GEORGE MAIN: Oh look, there’s conflicting theories. One idea is that the introduction of the dingo about 4,000 years ago from the north of Australia led to the destruction of the mainland thylacine. Dingoes are bigger than thylacines – they hunt in packs, they’ve got bigger brains and it’s thought that they may have actually, you know, hunted thylacines to extinction, or also competed for food, for prey species.

And another theory is that around the same time, human populations were increasing substantially in Australia. People were becoming more sophisticated in their hunting and gathering techniques, and they could have also, you know, like in Tasmania, have been hunting the thylacine, and also perhaps competing for food. 

SUSAN CARLAND: And was the climate very different on the mainland to Tasmania? 

GEORGE MAIN: Ah, about at the same time as the dingo arrived in Australia, we did go through a period of climate variability, which didn’t affect Tasmania in the same way, and it is thought that, that variability may have made conditions more difficult for thylacines and may have been a factor in their demise. 

SUSAN CARLAND: This is an amazing piece. Do you have anything else here at the NMA that you would consider to be a really important specimen of the thylacine? 

GEORGE MAIN: We do. We actually have here, in our back of house storage areas, the only adult, full adult specimen of a thylacine known in the world. 

SUSAN CARLAND: Oh wow! Well, let’s go check it out.

GEORGE MAIN: Terrific. 

SUSAN CARLAND: And here we are. So where is this specimen from? 

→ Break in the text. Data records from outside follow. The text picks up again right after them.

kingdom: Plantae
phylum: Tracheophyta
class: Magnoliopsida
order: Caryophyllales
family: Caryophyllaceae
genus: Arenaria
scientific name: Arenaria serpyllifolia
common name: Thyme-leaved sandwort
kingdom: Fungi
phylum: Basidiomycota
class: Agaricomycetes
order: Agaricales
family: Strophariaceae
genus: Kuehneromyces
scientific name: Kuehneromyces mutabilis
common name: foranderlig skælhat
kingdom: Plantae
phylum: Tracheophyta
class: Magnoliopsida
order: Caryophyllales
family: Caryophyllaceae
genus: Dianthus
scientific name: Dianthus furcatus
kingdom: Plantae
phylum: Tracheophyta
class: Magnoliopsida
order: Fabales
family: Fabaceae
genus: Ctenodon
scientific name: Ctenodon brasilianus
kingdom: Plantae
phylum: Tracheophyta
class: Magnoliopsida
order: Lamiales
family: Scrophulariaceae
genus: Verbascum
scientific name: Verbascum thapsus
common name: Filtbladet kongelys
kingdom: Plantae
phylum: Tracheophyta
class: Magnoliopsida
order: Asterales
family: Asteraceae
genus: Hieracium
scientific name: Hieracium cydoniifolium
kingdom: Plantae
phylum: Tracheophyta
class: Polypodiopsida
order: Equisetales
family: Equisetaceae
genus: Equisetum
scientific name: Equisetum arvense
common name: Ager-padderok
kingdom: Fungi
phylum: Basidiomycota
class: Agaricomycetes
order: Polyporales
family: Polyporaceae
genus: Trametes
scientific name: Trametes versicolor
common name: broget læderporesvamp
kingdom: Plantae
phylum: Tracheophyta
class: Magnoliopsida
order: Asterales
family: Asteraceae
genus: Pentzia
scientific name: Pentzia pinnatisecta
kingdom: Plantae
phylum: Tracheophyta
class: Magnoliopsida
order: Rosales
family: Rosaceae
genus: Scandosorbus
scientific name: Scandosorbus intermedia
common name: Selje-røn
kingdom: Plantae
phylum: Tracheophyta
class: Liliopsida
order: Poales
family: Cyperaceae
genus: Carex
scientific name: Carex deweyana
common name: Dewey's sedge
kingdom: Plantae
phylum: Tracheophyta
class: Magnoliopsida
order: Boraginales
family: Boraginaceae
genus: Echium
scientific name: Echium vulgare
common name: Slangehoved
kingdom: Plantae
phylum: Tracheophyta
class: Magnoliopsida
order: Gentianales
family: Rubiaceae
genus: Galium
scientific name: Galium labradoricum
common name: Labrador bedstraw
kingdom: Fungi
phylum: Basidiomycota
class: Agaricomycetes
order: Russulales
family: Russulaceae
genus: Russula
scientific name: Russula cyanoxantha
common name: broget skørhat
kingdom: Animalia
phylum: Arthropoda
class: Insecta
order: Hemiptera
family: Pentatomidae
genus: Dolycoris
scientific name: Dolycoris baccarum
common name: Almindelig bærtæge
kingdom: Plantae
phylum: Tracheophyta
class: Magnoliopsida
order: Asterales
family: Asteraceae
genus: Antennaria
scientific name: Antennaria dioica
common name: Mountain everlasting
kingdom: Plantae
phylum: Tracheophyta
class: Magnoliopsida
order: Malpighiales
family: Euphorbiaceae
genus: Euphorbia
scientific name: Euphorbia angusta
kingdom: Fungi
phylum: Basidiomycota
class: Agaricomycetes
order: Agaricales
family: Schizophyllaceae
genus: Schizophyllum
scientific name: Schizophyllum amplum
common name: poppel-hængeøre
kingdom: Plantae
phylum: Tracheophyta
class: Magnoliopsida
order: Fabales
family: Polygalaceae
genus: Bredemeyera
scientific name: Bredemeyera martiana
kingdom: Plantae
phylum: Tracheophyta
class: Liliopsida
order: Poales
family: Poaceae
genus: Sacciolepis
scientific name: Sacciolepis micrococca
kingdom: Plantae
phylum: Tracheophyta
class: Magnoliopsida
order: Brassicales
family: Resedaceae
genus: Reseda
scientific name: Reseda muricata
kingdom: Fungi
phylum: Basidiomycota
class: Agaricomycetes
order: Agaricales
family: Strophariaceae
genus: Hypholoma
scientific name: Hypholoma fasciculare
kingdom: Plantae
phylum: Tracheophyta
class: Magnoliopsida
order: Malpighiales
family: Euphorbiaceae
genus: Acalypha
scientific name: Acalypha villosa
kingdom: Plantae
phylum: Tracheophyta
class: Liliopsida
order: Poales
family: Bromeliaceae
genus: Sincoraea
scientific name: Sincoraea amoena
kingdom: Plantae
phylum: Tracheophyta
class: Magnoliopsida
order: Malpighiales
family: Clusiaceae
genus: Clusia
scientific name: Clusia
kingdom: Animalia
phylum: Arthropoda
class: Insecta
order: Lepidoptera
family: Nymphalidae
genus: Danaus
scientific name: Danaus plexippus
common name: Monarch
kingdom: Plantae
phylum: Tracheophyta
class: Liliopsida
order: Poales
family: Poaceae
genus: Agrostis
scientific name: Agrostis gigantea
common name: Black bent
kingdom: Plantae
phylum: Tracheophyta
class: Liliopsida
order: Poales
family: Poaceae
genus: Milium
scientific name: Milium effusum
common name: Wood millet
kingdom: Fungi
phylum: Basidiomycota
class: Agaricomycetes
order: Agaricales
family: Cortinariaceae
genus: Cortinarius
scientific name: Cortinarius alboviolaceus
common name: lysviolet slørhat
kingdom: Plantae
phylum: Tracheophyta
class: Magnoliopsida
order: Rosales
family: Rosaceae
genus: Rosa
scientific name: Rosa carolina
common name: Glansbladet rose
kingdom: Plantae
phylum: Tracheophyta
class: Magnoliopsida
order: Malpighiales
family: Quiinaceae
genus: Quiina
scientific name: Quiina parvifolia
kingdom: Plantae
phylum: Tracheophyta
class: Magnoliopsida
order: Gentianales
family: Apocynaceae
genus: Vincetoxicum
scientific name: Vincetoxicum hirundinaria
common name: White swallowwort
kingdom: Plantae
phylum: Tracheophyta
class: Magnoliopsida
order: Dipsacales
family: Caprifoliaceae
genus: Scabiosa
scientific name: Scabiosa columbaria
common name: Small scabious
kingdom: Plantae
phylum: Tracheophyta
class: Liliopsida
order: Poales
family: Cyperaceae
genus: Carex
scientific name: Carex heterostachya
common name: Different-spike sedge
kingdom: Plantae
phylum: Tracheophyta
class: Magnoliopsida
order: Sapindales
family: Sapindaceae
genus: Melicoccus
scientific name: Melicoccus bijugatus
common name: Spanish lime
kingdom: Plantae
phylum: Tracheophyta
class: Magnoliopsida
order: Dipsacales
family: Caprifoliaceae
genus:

GEORGE MAIN: Well, it came to the Museum from the Australian Institute of Anatomy Collection which was put together by Sir Colin McKenzie who was an orthopaedic surgeon who also had a role in developing the Healesville Sanctuary in Victoria, near Melbourne, and it’s thought that he may have acquired this specimen from that sanctuary.

SUSAN CARLAND: Right! Now George, I know some scientists think that it might be possible to clone a living thylacine, that there might be enough intact DNA in specimens that they can extract it and bring it back from extinction. Do you think this is possible and do you even think that this would be a good idea? 

GEORGE MAIN: Well, some scientists think it could be possible. I do know that a number think it wouldn’t be possible – that this sort of mode of preservation doesn’t allow for enough DNA to be abstracted. But I mean, if it is possible, it’s going to be a very expensive and time-consuming process and some people do argue that the resources that would go – have to go – into that process could be better spent on protecting the habitat of species that are now endangered and that are at risk of going extinct. 

And I think there are some other issues too about efforts to clone an extinct species. I mean it does tend to give people an understanding that maybe science can step in and save the day, whereas really what is happening in a lot of these extinction events, and, and we’re living in the midst of a massive extinction event at the moment, is that people are acting, you know, societies are acting in destructive ways for cultural reasons that are really complex, and if we rely too much on science and technology to get us out of these sorts of problems and to, you know, bring species back from the dead, it seems to me that that gets in the road of addressing some of these big cultural questions that are really at the heart of the extinction process.

SUSAN CARLAND: Right. Yes, I see. George, thank you so much to you and your colleagues here at the National Museum of Australia.

GEORGE MAIN: That’s a pleasure.

SUSAN CARLAND: And you can learn more about the way the Museum grapples with these big cultural questions at their online collections. And remember, no visit to Australia’s national capital is complete without a tour of our National Museum.

Activities

1. According to the curator at the Tasmanian Museum and Art Gallery, why did many Europeans want to eradicate the thylacine?

2. What kind of animals were thylacines and why did this influence European attitudes?

3. According to the curator at the National Museum of Australia what are the theories for why the thylacine became extinct on the mainland of Australia?